• [Source extract]
○ ○ ○ ○

Skip to comments.Restoration of Mosque symbolizes change
Posted on 01/26/2010 4:44:33 PM PST by SandRat
SAMARRA The Al-Askari (Golden) Mosque here was bombed Feb. 22, 2006, setting off a chain of sectarian violence in the city. Then, June 13, 2007, terrorists again attacked the mosque, destroying two minarets and the clock tower. Despite the attacks on this prominent landmark and sacred mosque, the citizens here have made significant progress to restore peace.
During a recent visit to this ancient city, United States Forces Iraq Deputy Commanding General for Operations, Lt. Gen. Charles Jacoby, walked along the city's streets with the 4th Infantry Brigade Combat Team, 1st Infantry Division Commander, Col. Henry A. Arnold III, and the 1st Battalion, 28th Infantry Regiment Commander, Lt. Col. Eric Timmerman.
As they made their way to the rooftop of a hotel across from the Golden Mosque, which is currently being rebuilt and restored to its original form, they couldn't help but notice the evident change that has taken place in a city that was nearly destroyed by war.
In the past three years, violence has significantly decreased as Iraqi Security Forces have taken the lead to provide security of the city. In a recent interview with the New York Times, Arnold said the improvements that have been made in the city are a result of the citizens rejecting terrorists and the professionalism of the ISF.
There is a feeling of peace and security now, as markets are open and children are playing in the streets.
"The citizens are calling in reports," he said during the interview. "The people have turned against violent extremists. I walk around in ACU's and a soft cap; no body armor, no helmet. I walk to the mosque, something I would not have been able to do in 2006."
Is the mosque Sunni or Shiite? And, also, are any destroyed Christian (Chaldean, Assyrian) churches up for reconstruction, repair?
That I don’t know.
The mosque is a Shi’a one. The reconstruction of any Christian churches is inconsequential to the stabilization of Iraq now, being as Christians are an increasingly irrelevant section of Iraqi society.

○ ○ ○ ○

• [Explore the material]
a: According to the Samarra article, on what date was the Al-Askari Mosque first bombed?
b: Extract the passage of the Samarra article from "Is the mosque" up to and including "of Iraqi society.".
You can ignore the listing that comes next.

• [The data]

○ ○ ○ ○

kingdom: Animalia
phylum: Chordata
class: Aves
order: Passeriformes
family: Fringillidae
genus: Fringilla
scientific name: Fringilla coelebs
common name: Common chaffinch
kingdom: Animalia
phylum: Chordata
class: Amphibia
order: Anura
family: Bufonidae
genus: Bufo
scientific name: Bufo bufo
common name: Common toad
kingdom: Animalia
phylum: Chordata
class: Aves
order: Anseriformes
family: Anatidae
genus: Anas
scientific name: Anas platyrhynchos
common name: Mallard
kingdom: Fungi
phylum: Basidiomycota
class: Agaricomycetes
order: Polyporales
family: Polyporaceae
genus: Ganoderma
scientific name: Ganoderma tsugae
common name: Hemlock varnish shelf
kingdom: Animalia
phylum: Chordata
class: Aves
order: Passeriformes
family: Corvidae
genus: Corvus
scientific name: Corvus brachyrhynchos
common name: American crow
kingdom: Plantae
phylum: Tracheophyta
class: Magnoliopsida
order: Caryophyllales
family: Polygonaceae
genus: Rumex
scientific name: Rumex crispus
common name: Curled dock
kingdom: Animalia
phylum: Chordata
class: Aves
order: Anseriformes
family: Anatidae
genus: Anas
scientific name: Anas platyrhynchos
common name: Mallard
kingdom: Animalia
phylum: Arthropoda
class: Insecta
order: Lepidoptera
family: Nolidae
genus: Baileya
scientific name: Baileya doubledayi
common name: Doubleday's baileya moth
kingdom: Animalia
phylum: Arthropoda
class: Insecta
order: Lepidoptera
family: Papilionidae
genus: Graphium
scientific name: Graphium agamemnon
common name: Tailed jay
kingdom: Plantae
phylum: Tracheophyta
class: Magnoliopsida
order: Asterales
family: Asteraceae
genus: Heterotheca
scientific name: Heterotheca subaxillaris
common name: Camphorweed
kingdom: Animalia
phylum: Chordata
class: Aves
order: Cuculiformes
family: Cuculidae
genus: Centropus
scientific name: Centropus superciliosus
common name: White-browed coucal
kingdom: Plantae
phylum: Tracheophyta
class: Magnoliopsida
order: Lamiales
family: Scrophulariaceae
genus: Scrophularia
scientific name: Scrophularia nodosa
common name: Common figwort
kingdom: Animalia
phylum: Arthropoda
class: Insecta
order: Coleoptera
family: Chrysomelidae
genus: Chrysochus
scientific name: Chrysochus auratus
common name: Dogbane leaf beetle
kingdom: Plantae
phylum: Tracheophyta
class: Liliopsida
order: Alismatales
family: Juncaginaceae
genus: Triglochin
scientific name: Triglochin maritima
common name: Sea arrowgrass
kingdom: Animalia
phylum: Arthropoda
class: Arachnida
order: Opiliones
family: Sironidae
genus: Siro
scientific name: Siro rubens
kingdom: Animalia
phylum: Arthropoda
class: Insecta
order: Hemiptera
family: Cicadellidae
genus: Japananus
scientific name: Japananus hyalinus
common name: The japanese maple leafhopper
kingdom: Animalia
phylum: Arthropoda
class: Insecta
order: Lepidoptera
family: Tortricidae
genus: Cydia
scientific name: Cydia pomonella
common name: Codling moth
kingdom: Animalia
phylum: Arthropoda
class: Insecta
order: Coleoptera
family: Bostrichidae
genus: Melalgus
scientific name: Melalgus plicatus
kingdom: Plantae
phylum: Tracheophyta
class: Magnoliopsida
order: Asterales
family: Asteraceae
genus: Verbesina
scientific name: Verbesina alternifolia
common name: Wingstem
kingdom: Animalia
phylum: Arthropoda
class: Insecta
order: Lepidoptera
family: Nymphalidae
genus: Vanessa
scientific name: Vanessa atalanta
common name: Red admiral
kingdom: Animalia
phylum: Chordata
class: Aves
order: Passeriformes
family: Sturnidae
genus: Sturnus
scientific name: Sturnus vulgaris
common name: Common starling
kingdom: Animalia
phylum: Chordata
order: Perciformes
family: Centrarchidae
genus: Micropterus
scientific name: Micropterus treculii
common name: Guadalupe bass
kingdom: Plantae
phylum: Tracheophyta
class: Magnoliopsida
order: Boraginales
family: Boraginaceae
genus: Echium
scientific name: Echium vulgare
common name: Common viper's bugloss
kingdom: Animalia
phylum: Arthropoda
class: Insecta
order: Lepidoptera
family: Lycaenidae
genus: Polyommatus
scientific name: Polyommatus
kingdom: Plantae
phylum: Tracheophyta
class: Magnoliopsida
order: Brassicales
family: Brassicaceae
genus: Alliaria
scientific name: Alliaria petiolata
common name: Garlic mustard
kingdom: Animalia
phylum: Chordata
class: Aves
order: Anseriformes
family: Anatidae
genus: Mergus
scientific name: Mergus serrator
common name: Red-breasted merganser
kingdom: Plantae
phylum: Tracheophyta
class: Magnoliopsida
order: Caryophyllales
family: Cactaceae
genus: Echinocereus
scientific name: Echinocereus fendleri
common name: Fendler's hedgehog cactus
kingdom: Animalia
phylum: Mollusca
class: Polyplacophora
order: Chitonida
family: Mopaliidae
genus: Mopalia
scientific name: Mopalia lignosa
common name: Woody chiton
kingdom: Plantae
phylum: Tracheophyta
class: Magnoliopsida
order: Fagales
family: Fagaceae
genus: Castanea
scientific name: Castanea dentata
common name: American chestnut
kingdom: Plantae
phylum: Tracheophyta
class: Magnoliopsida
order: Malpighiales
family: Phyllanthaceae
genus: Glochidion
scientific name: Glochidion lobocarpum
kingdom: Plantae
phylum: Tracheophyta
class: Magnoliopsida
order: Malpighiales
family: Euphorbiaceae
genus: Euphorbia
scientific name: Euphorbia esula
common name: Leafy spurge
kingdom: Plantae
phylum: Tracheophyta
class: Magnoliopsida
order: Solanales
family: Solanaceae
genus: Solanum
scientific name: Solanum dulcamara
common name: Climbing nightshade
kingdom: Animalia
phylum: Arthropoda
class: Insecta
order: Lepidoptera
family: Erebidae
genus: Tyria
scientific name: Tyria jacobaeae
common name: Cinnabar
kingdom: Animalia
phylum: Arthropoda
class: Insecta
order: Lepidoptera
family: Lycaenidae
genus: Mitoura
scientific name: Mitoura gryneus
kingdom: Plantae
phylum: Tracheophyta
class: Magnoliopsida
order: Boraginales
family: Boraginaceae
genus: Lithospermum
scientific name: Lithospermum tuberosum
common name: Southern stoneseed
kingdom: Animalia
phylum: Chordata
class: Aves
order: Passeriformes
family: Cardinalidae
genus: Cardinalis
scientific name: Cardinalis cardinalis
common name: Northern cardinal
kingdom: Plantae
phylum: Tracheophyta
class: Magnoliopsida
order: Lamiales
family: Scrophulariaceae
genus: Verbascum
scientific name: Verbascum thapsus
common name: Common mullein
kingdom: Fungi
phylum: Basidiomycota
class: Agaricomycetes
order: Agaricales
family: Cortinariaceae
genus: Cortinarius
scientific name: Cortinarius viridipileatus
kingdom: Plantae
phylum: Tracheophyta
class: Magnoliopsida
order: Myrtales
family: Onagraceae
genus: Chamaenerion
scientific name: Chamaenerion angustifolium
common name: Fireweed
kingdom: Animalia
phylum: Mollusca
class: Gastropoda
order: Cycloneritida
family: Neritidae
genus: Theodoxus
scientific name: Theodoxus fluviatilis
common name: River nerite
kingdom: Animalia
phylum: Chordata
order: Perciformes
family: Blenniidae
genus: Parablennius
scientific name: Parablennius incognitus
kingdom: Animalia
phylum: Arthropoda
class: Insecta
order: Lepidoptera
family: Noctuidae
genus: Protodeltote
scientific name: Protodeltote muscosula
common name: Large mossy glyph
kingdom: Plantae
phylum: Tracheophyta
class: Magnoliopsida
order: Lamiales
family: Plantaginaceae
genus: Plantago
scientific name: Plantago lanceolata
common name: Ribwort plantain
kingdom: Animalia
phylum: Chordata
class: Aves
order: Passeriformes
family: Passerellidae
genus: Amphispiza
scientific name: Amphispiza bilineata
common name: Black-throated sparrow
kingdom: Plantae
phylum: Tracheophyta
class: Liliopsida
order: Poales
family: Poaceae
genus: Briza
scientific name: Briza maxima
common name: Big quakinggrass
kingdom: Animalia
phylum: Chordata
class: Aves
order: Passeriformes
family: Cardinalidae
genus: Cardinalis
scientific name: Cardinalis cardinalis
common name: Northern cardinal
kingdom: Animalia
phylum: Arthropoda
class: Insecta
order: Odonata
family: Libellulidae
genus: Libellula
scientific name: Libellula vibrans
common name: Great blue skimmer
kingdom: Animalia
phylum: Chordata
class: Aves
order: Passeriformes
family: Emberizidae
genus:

○ ○ ○ ○

• [Results for each task]
a: Feb. 22, 2006

b:
Is the mosque Sunni or Shiite? And, also, are any destroyed Christian (Chaldean, Assyrian) churches up for reconstruction, repair?
That I don’t know.
The mosque is a Shi’a one. The reconstruction of any Christian churches is inconsequential to the stabilization of Iraq now, being as Christians are an increasingly irrelevant section of Iraqi society.